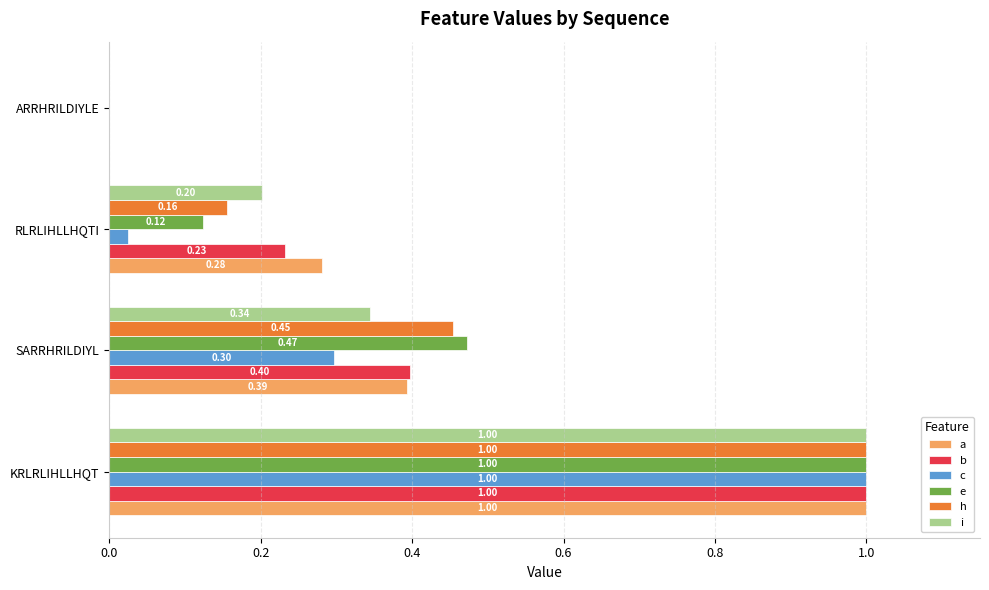

What is the sum of the i values at ARRHRILDIYLE and KRLRLIHLLHQT?

1.0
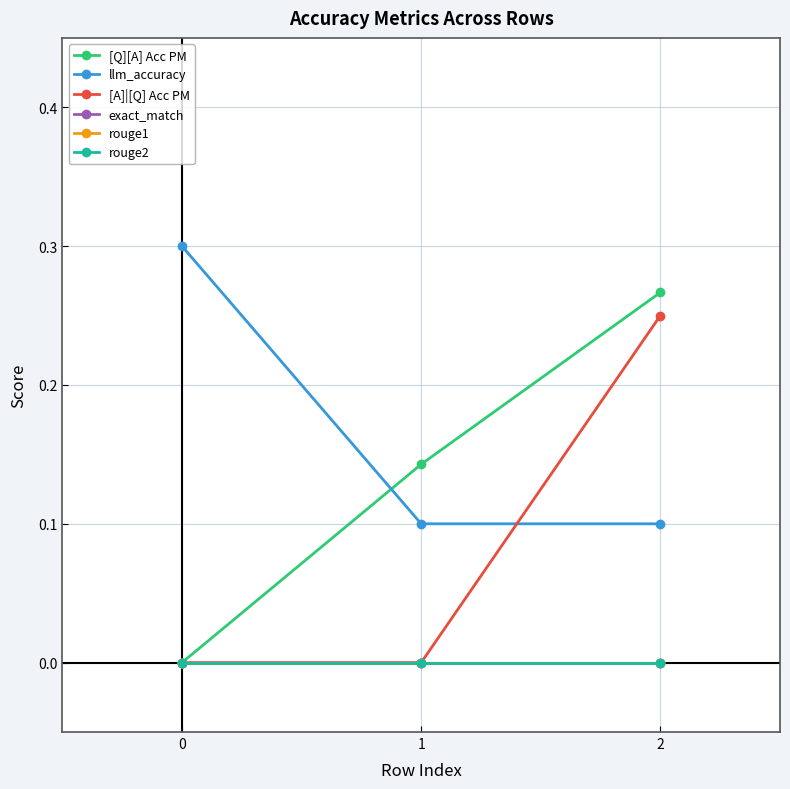

Which series has the largest total across all categories?

llm_accuracy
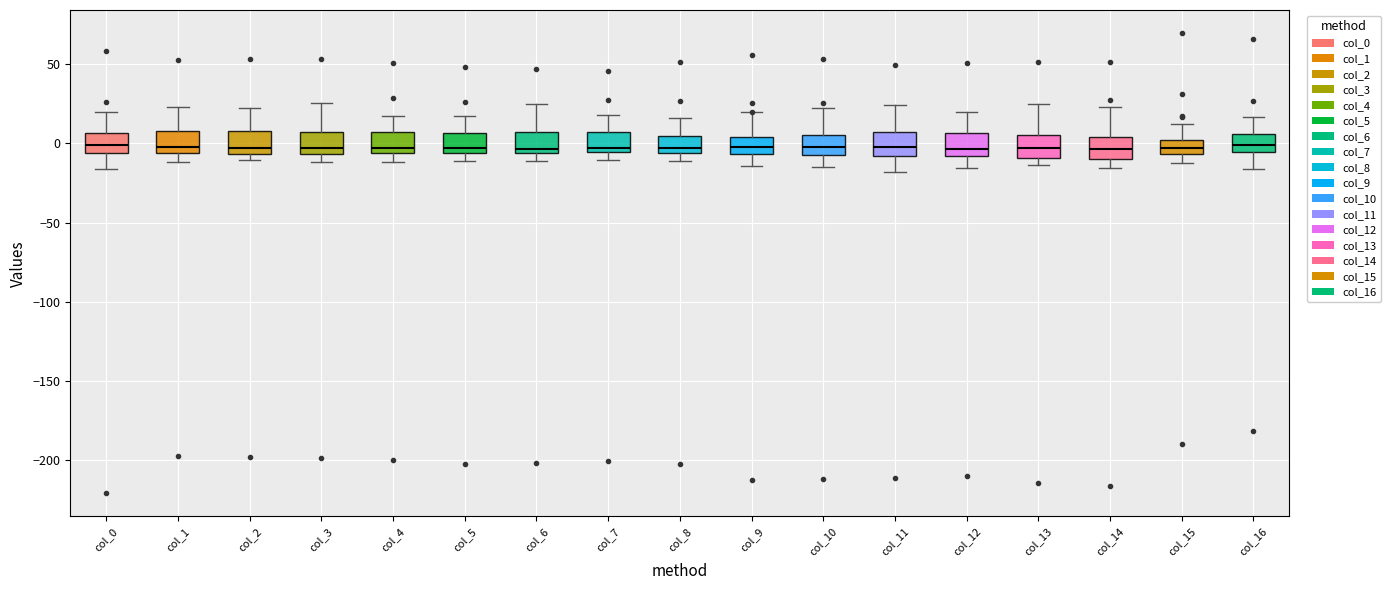

Where does the median line of the box for col_0 sit on the y-axis? The values are not printed on the chart, so give them approximately, as read against the axis.

0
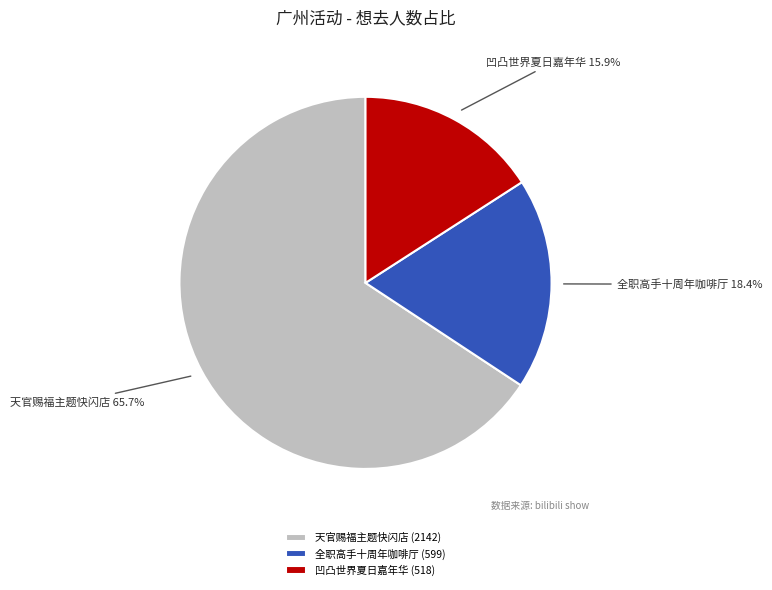

Combined, what portion of the pie is 天官赐福主题快闪店 (2142) and 全职高手十周年咖啡厅 (599)?

84.1%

• WORK TO COMPLETE:
Rewrite the listing above with "pie" replaced by "donut", keeping everything else the same, and omit the pictures.

• THE COMPLETED TASK:
What is the sum of the i values at ARRHRILDIYLE and KRLRLIHLLHQT?

1.0

Which series has the largest total across all categories?

llm_accuracy

Where does the median line of the box for col_0 sit on the y-axis? The values are not printed on the chart, so give them approximately, as read against the axis.

0

Combined, what portion of the donut is 天官赐福主题快闪店 (2142) and 全职高手十周年咖啡厅 (599)?

84.1%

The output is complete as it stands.